Hindistan, İsrail’in kolları arasında sıkışıp kaldı

Hindistan’da İsrail’e destek gösterisi yapıldı. (Reuters)
Hindistan’da İsrail’e destek gösterisi yapıldı. (Reuters)
TT

Hindistan, İsrail’in kolları arasında sıkışıp kaldı

Hindistan’da İsrail’e destek gösterisi yapıldı. (Reuters)
Hindistan’da İsrail’e destek gösterisi yapıldı. (Reuters)

Şakir Hüseyin

Hindistan sık sık kurallara dayalı uluslararası düzenden ve uluslararası hukuku korumanın öneminden bahsetse de İsrail'in uluslararası düzene yönelik küstah saldırısı karşısında sesi son derece zayıf ve kaygılı çıkıyordu.

İsrail'in bombardımanı hiçbir ayrım yapmadı. Öyle ki Birleşmiş Milletler'in (BM) kendisi de doğrudan İsrail’in saldırılarına maruz kaldı. İsrail, 7 Ekim'den bu yana BM Filistinli Mültecilere Yardım ve Bayındırlık Ajansı'nın (UNRWA) 100'den fazla çalışanını öldürdü.

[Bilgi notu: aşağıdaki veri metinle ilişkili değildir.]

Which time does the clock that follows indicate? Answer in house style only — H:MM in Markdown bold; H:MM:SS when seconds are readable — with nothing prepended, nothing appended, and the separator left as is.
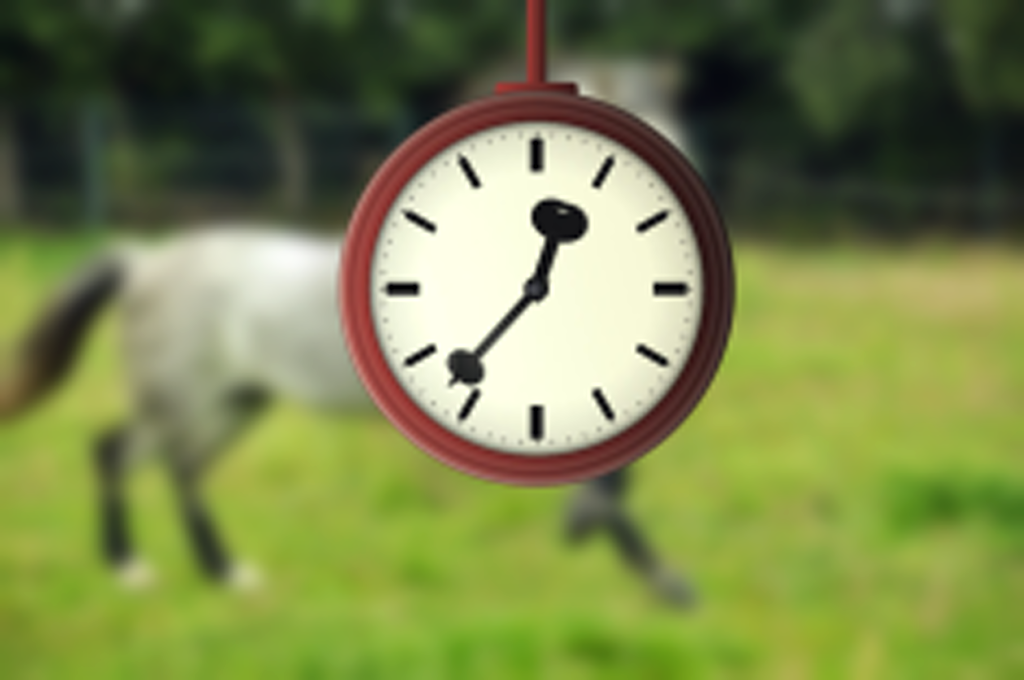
**12:37**
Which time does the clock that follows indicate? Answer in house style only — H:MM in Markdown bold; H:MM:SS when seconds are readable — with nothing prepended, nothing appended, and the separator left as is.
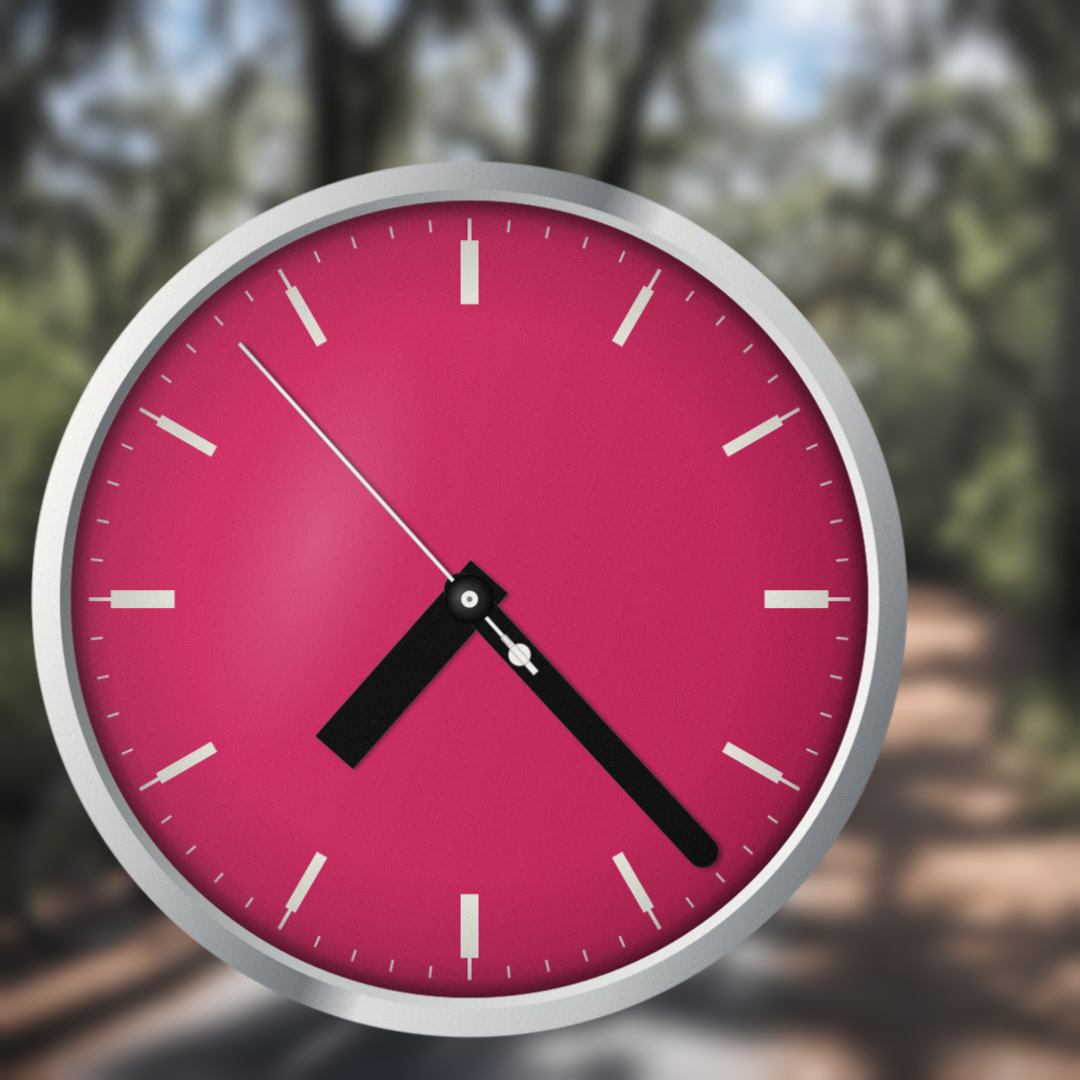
**7:22:53**
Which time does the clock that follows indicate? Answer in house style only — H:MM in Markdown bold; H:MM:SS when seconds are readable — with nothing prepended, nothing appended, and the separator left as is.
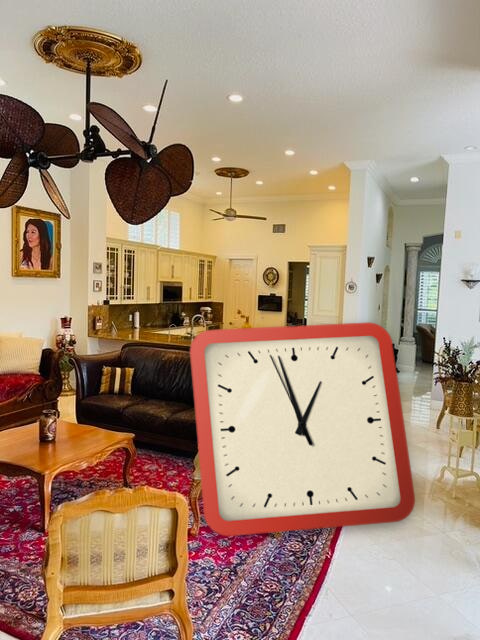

Dünyada ABD ekseni dışındaki ülkelerin çoğu, İsrail’in Gazze’de soykırım yaptığı ve bunun küresel barış ve güvenlik açısından ciddi sonuçları olduğunda hemfikir. İsrail'in özellikle hastaneleri, okulları, camileri, fırınları, mülteci kamplarını ve yerleşim yerlerini bombalaması karşısında tüm dünyada yaygın bir tiksinti duygusu hakim.

İsrail'in Gazze'deki 2,3 milyon insanı gıda, su, elektrik ve hareket özgürlüğü gibi temel ihtiyaçlardan mahrum bırakmasını dünya dehşet içinde izliyor. İsrail'i destekleyen Batı ülkelerinde bile hükümetlerin İsrail karşıtı protesto gösterilerinin düzenlenmesini engellemek için aldatma ve gözdağı girişimlerine rağmen insanlar, Filistinlilerin yanında olduklarını ilan etmek için sokaklara döküldüler.

Buna karşın Hindistan'da hükümet düzeyinde dünyanın Gazze'de büyük bir krizle karşı karşıya olduğuna dair neredeyse hiçbir belirti gösterilmiyor. Hindistan televizyon kanallarını takip edenler, kanalların İsrail ordusu tarafından kontrol edildiği ve bu kanallar aracılığıyla propagandasını, rehin alınmış haldeki bir izleyici kitlesine zorla izlettiği hissine kapılıyor.

“Gazze'de yaşananlar uluslararası ilişkileri ve Ortadoğu ve Batı Asya'nın jeopolitiğini yeniden şekillendirecek.”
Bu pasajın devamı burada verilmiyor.